▶ [Text]
»»

Thirty years ago today at 9:30 pm CHEERS premiered on the NBC television network. We look back and it was a major milestone, but at the time we were the world’s best-kept secret. Eleven years later the series would end with 40,000,000 people celebrating. But the night of its premiere it was just about fifty of us in a back room in a restaurant.
Join me for a look at what happened that night.
The ratings the next morning were disappointing. They would stay bad for a year. But none of that mattered on September 30, 1982. The show was actually going to be ON THE AIR. The brilliant script by the Charles Brothers was written the year before. Casting took months. The pilot was shot in early spring. The small writing staff of the Charles Brothers and Levine & Isaacs began breaking stories and preparing scripts in late May. The show went into production the beginning of August.
By the time we premiered we had already shot six or seven episodes. To help familiarize the studio audience with the show, they were shown an abridged version of the pilot. Between editing and those audience screenings I must’ve seen the CHEERS pilot fifty times.
But this was different. It was finally going to be shown to the world. I remember being so excited in the summer when a promo would air and for a few fleeting seconds – there was the bar! On TV! It’s how I felt when they were shooting an episode of THE FBI in my hometown when I was a teenager and the back fin of my car was in a shot!
Glen & Les and Jimmy threw a first night party at Chasen’s. For several decades Chasen’s was THE Hollywood hotspot. You could go on any night and expect to see Ronald Reagan or someone even more well-known.
We all walked through the restaurant to a backroom where six or seven large tables were set up. There were four or five large TV’s strategically placed. Everyone dressed up. Jackets and ties and dresses. If you were going to bump into the President of the United States at the bar you wanted to look nice. CHEERS, in general, was a dressy show. We always wore jackets and ties on the stage on filming nights.
We all arrived around 6:00 for cocktails. I didn’t see Reagan but I did see Carol Lynley. I had to drink for both me and my wife because she was eight months pregnant with our son, Matt (who was the first CHEERS baby born during the run of the show and coincidentally turns thirty next month).
The mood was high. The reviews were in and were mostly positive. A few pans but basically praise. Hopefully they would bring us some viewers. Certainly the print ad NBC took out wouldn’t. A full-page of HA HA HA HA HA HA. That was their idea of conveying comedy tonight.
At 6:30 everybody checked their watch. We were on in the east coast. Even though we couldn’t see it ourselves, it was cool knowing others could. I think a couple of people called relatives back east just to make sure it was on. Can you believe? We couldn’t text. After 7:00 my wife phoned her parents in Brooklyn. Her dad said, “Tell her to stick with the bartender.”
There was no assigned seating but the actors always gravitate towards the actors and the writers to the writers. I recall the great David Lloyd sitting at our table. David wrote some of the finest CHEERS scripts and was our one-night-a-week punch up guy. Imagine Noel Coward after a couple of pops at your table. I’m sure we laughed more than the actors.
Dinner was served. Chicken pies. Not sure why but Chasen’s and chicken pies became the traditional first night party for seasons to come.

««

▶ [Information shown]

»»

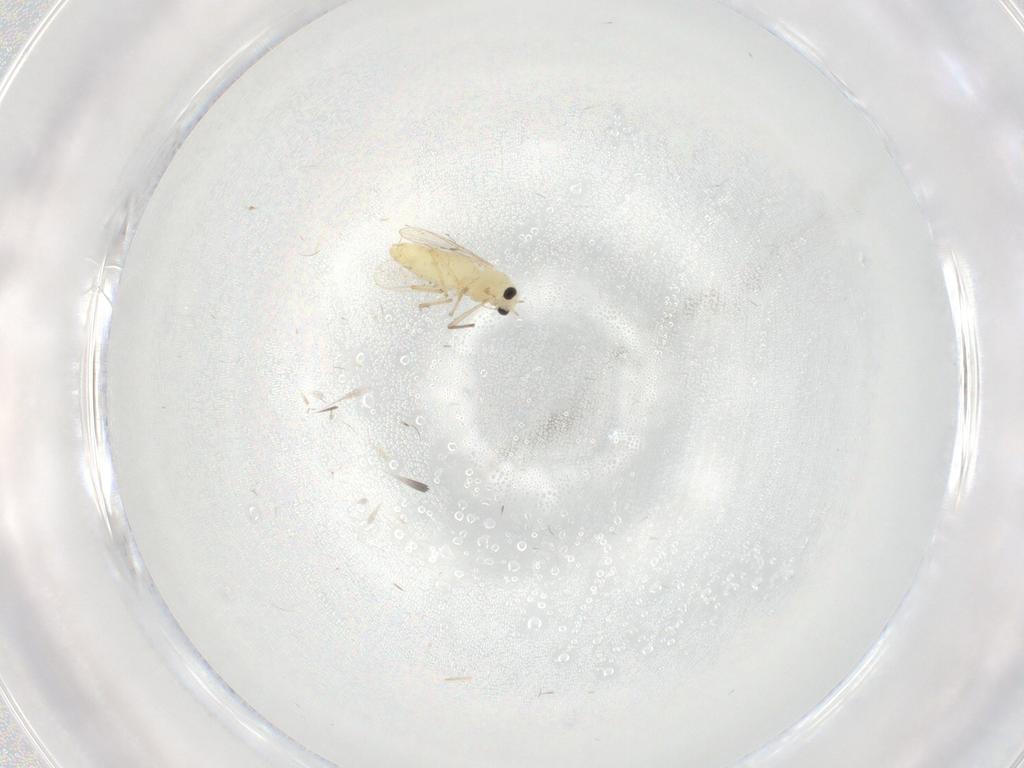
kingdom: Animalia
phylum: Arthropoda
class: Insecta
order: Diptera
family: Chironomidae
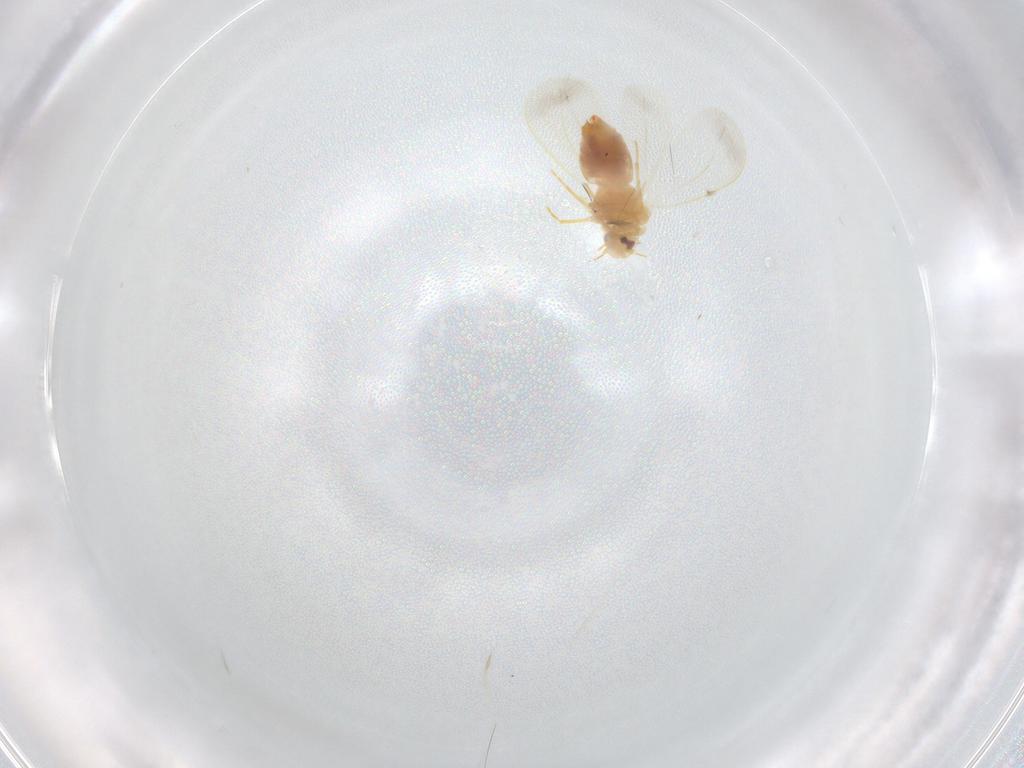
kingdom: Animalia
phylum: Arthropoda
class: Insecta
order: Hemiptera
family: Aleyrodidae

««
»»

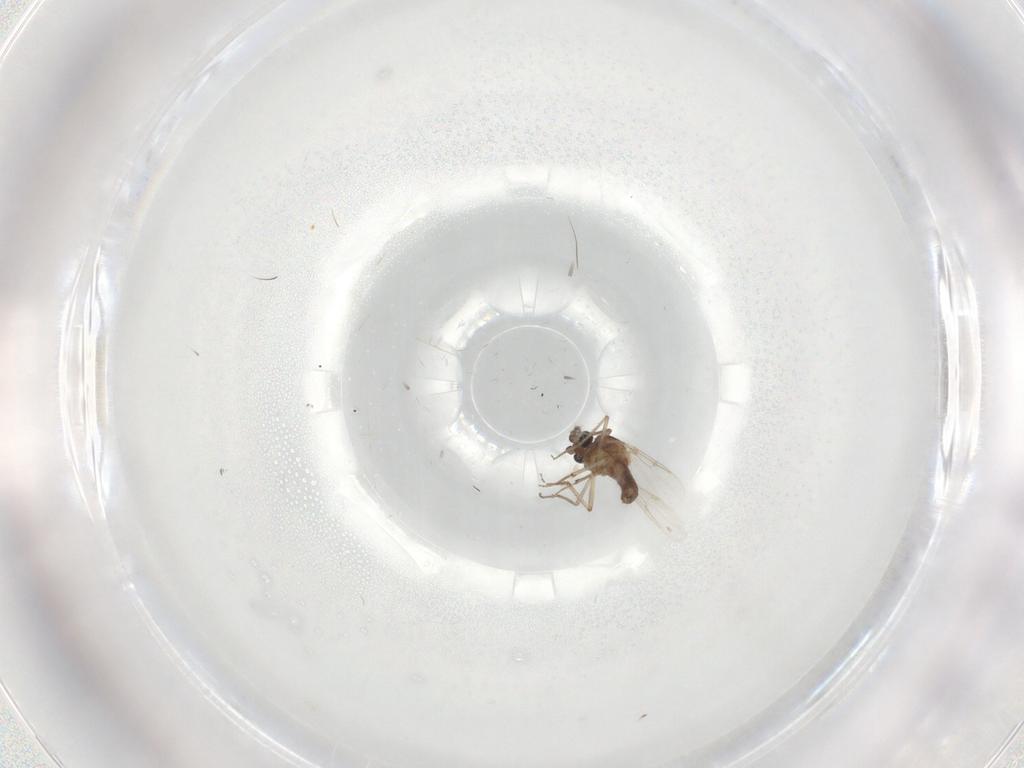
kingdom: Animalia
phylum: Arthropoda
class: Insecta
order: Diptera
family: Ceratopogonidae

««

▶ [Problems and tasks]
1. From the Cheers premiere piece above, return the passage that begins at the words "At 6:30 everybody" and stops after the words "seasons to come.".
2. According to the Cheers premiere piece, why did everyone dress up for the first night party at Chasen's? Answer in one to three sentences.

▶ [Expected results]
1.
At 6:30 everybody checked their watch. We were on in the east coast. Even though we couldn’t see it ourselves, it was cool knowing others could. I think a couple of people called relatives back east just to make sure it was on. Can you believe? We couldn’t text. After 7:00 my wife phoned her parents in Brooklyn. Her dad said, “Tell her to stick with the bartender.”
There was no assigned seating but the actors always gravitate towards the actors and the writers to the writers. I recall the great David Lloyd sitting at our table. David wrote some of the finest CHEERS scripts and was our one-night-a-week punch up guy. Imagine Noel Coward after a couple of pops at your table. I’m sure we laughed more than the actors.
Dinner was served. Chicken pies. Not sure why but Chasen’s and chicken pies became the traditional first night party for seasons to come.

2. Chasen's was the Hollywood hotspot where you might see Ronald Reagan or someone even better known. If you were going to bump into the President of the United States at the bar, you wanted to look nice. The piece also notes that Cheers was a dressy show in general, with jackets and ties worn on the stage on filming nights.